Ellen Richard served as Executive Director of the American Conservatory Theater in San Francisco from 2010 through 2015.  During her tenure, Ms. Richard negotiated a deal to buy the Strand Theater in tech corridor of Mid-Market San Francisco, helped raise the $34,000 million to renovate and operate it and steered the design and construction for the project which opened in May of 2015. The complex featured two performance spaces and has won multiple awards.  She opened the 50 seat Costume Shop Theater, a 49-seat “black box” venue used for the company’s Master of Fine Arts students and for shows by other local companies.  Ms. Richard was also credited with expanding the company’s educational efforts, coming up with programs like the San Francisco Semester, which brings undergraduate acting students to ACT from around the world, and Stage Coach, a community theater mobile unit that reaches into diverse neighborhoods

She was also Executive Director of The Second Stage Theatre in New York City. During her tenure at Second Stage, which began in 2006 (through 2009), she was responsible for the purchase contract of the Helen Hayes Theatre, growth in subscription income of 48 percent, and growth in individual giving of 75 percent, as well as conceptualization of a highly successful gala format and “Second Generation,” a giving program through which donors enable deserving New York City youth to experience live theater. Under Ms. Richard’s leadership, Second Stage provided the initial home for the Broadway productions Everyday Rapture, Next to Normal, and The Little Dog Laughed.
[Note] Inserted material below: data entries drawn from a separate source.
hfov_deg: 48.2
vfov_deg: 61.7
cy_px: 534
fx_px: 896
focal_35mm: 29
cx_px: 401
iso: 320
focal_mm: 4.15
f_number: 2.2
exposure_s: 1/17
From 1983 to 2005, Ms. Richard enjoyed a rich and varied career with Roundabout Theatre Company. The Roundabout that Ms. Richard joined was a small nonprofit theater company in bankruptcy. By the time she departed as Managing Director, Roundabout had become one of the country’s largest and most successful theater companies of its kind, with net assets in excess of $67 million dollars. Ms. Richard is the recipient of six Tony Awards as producer, for Roundabout productions of Cabaret (1998), A View from the Bridge (1998), Side Man (1999), Nine (2003), Assassins (2004), and Glengarry Glen Ross (2005). As producer of more than 125 shows at Roundabout, she had direct supervision of all management and marketing functions. She created Roundabout’s “Theatre-PLUS” programs, which include singles, teachers, family, gay and lesbian, wine tasting, and the 7 p.m. “Early Curtain” series, all of which grew to represent more than 10 percent of Roundabout’s 40,000 subscribers.
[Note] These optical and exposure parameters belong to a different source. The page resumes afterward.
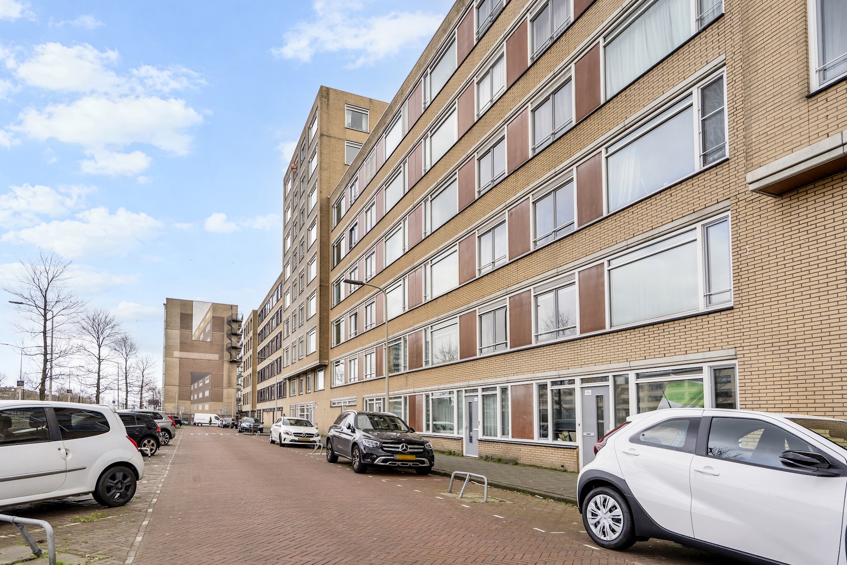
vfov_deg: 61.9
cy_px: 282
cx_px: 424
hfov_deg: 84.0
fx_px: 471
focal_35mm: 20
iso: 800
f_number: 8
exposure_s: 1/400
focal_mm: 20
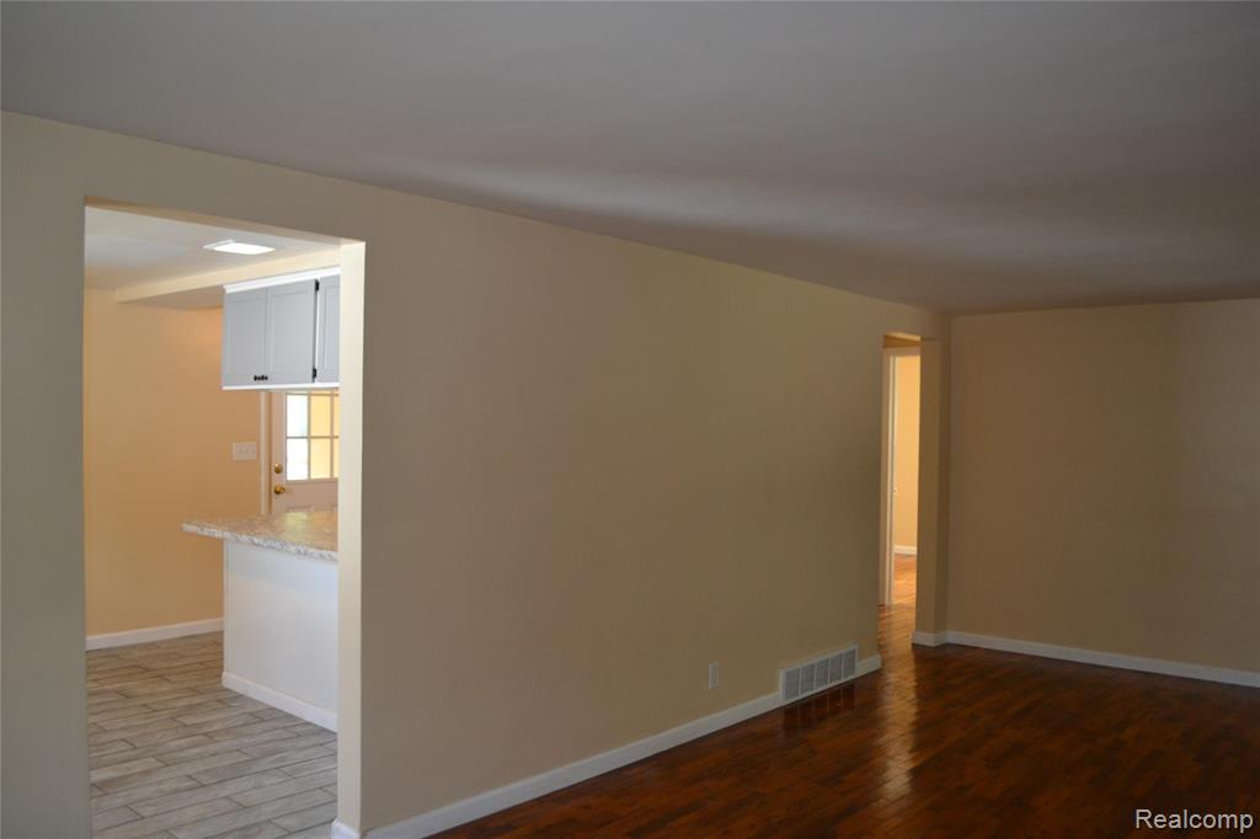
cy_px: 420
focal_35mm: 27
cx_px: 630
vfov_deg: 47.9
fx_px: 945
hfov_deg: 67.4
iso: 720
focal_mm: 18
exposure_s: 1/60
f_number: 3.5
As director of design and construction at Roundabout, Ms. Richard was responsible for more than $50 million of theater construction for 11 projects. She conceptualized the three permanent Roundabout stages — The Broadway venues of Studio 54 and the American Airlines Theatre, and the Off-Broadway venue The Harold and Miriam Steinberg Center for Theatre She directed the location search for Cabaret and oversaw the creation of the production’s environmental Kit Kat Klub. Prior to her tenure at Roundabout, Ms. Richard served as business manager of Westport Country Playhouse, theater manager for Stamford Center for the Arts, and business manager for Atlas Scenic Studio. She began her career working as a stagehand, sound designer, and scenic artist assistant.